I think the most talked about thing at RSAC 2025 were the Waymos. The folks willing to wait an absurdly long time to get one marveled at how the steering wheel still moved even when the car was driving itself.  

It was cool. It was also a little freaky.  

Now that I’ve had a week to reflect on it, I think that’s kind of where we are in cybersecurity right now. We’re racing into an autonomous, AI-infused future. But we’re still clinging to old controls and models that no longer make sense.  

If you’re going to have a self-driving car that still needs to have the steering wheel move, at least put a creepy robot in the front like they did in the original Blade Runner.

I left this year’s event excited about cyber’s future but thinking that we still have a lot of work to do as an industry. Here are a few things I noticed at RSAC that made me want to set the record straight.

Security is a trade, not a product.

Too many people treat cybersecurity like it’s a product you can buy off the shelf — or worse, like it’s an academic debate.  

But cybersecurity isn’t theoretical. It’s experiential. Unfortunately, we seem to have built an industry pipeline that prioritizes products rather than real, hands-on skills.

You wouldn’t hire someone to build your house if they’ve never used a saw. But in cybersecurity, we do that all the time.  

Products aren’t going to be the key to solving the cybersecurity challenges of the future. It’s going to be people.

Cybersecurity is a trade — something you learn by doing. Until we treat it that way, we’ll keep repeating the same mistakes.  

I hope to see the pendulum swing back to an industry filled with technical experts who are using products as tools rather than supplements for real knowledge and skill.  

CISOs are still the security scapegoat

Let’s also talk about the elephant in the boardroom: CISOs are being set up to fail.

At RSAC, I heard from multiple security leaders who said their primary role felt like taking the blame when things go wrong. One even joked they’d earned “two sets of tire tracks” from being thrown under the bus so many times.

That’s not leadership. That’s negligence.

Worse, some organizations are intentionally putting inexperienced people into the CISO role because they “can’t do much damage.” That’s like putting an intern in charge of structural engineering because they don’t know enough to break anything. It’s absurd — and dangerous.

Until we protect CISOs with the right incentives, legal protections, and authority, we’re just asking them to take the fall. This doesn’t move the industry forward and certainly doesn’t build secure organizations.

Resilience is a step to anti-fragility

Everywhere I turned at RSAC, someone was talking about resilience. That’s good. Finally, the conversation is shifting from breach prevention to breach containment and continuity. But I’d argue we’re not aiming high enough.

Resilience means you bounce back. Anti-fragility means you come back stronger.

The systems we build should not just survive stress — they should learn from it and adapt. That’s how we’ll win in cybersecurity. And to get there, we need observability that actually gives us actionable insights, not just more data and dashboards.

That’s why I’m so excited to be part of the launch of Illumio Insights at RSAC this year. We need tools like Insights that help us understand what’s really happening in our environment and give us the confidence to act.  

Compliance is not the end goal

I’ve said it before: compliance is the tax you pay for not doing the right thing in the first place.

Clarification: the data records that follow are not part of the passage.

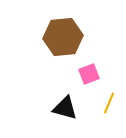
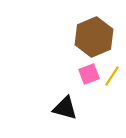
brown hexagon: moved 31 px right; rotated 18 degrees counterclockwise
yellow line: moved 3 px right, 27 px up; rotated 10 degrees clockwise
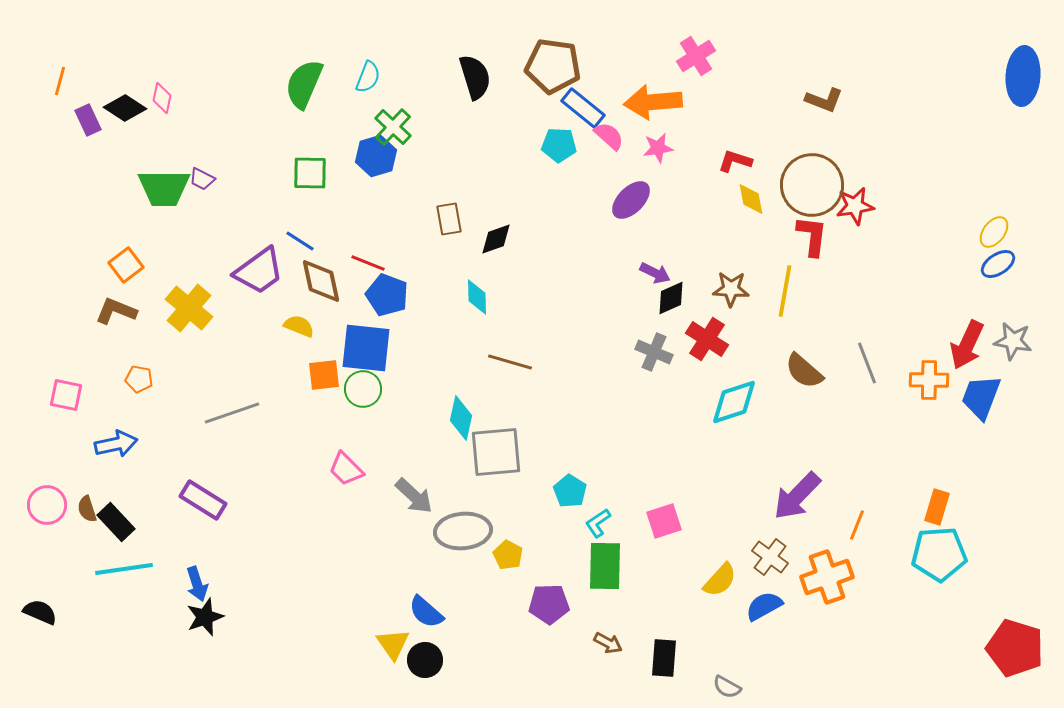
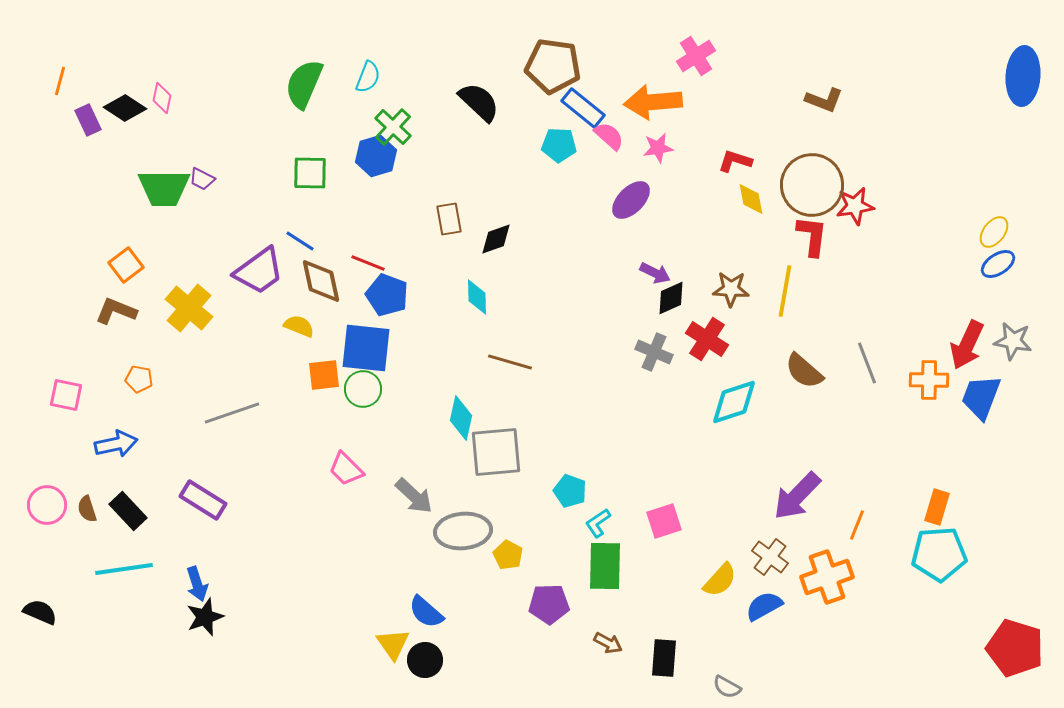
black semicircle at (475, 77): moved 4 px right, 25 px down; rotated 30 degrees counterclockwise
cyan pentagon at (570, 491): rotated 12 degrees counterclockwise
black rectangle at (116, 522): moved 12 px right, 11 px up
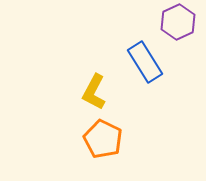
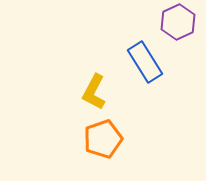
orange pentagon: rotated 27 degrees clockwise
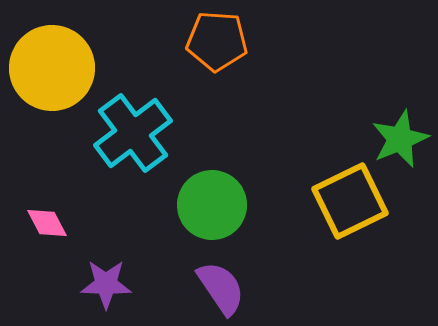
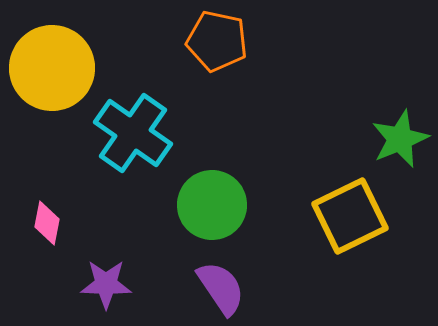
orange pentagon: rotated 8 degrees clockwise
cyan cross: rotated 18 degrees counterclockwise
yellow square: moved 15 px down
pink diamond: rotated 39 degrees clockwise
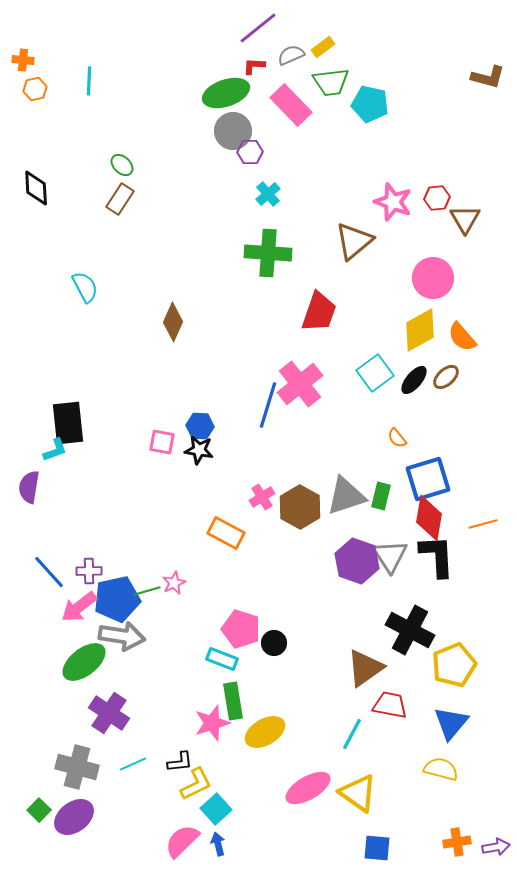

Take PCI DSS. Back in the day, I heard people say, “I don’t care about credit card data — it’s not my data.” Well, that attitude is exactly why PCI became a mandate. If we don’t self-regulate, someone else will do it for us and probably not in a way that helps. Mission is always the failure of corporate governance.

Security should be the foundation of your business, not a checkbox. If you treat it like a burden, you’ll always be behind. But if you build it into your DNA, you can stay ahead of regulation and create something actually worth trusting.

Security doesn’t run on cruise control

All those Waymos I saw at RSAC last week are a good reminder for us in cyber. Despite the fact that we’re rushing toward an AI, automated future, the steering wheel still moves — the basics are still just as important as they’ve ever been.

Invest in your people. Celebrate the heroes. Reward the courage it takes to speak up and make big changes.  

Give your CISO a real seat at the table — and the protection to do their job without fear. Focus on building systems (and teams) that grow stronger under pressure.

Cybersecurity isn’t a destination you arrive at. It’s a mission you lead. And missions need drivers, not passengers.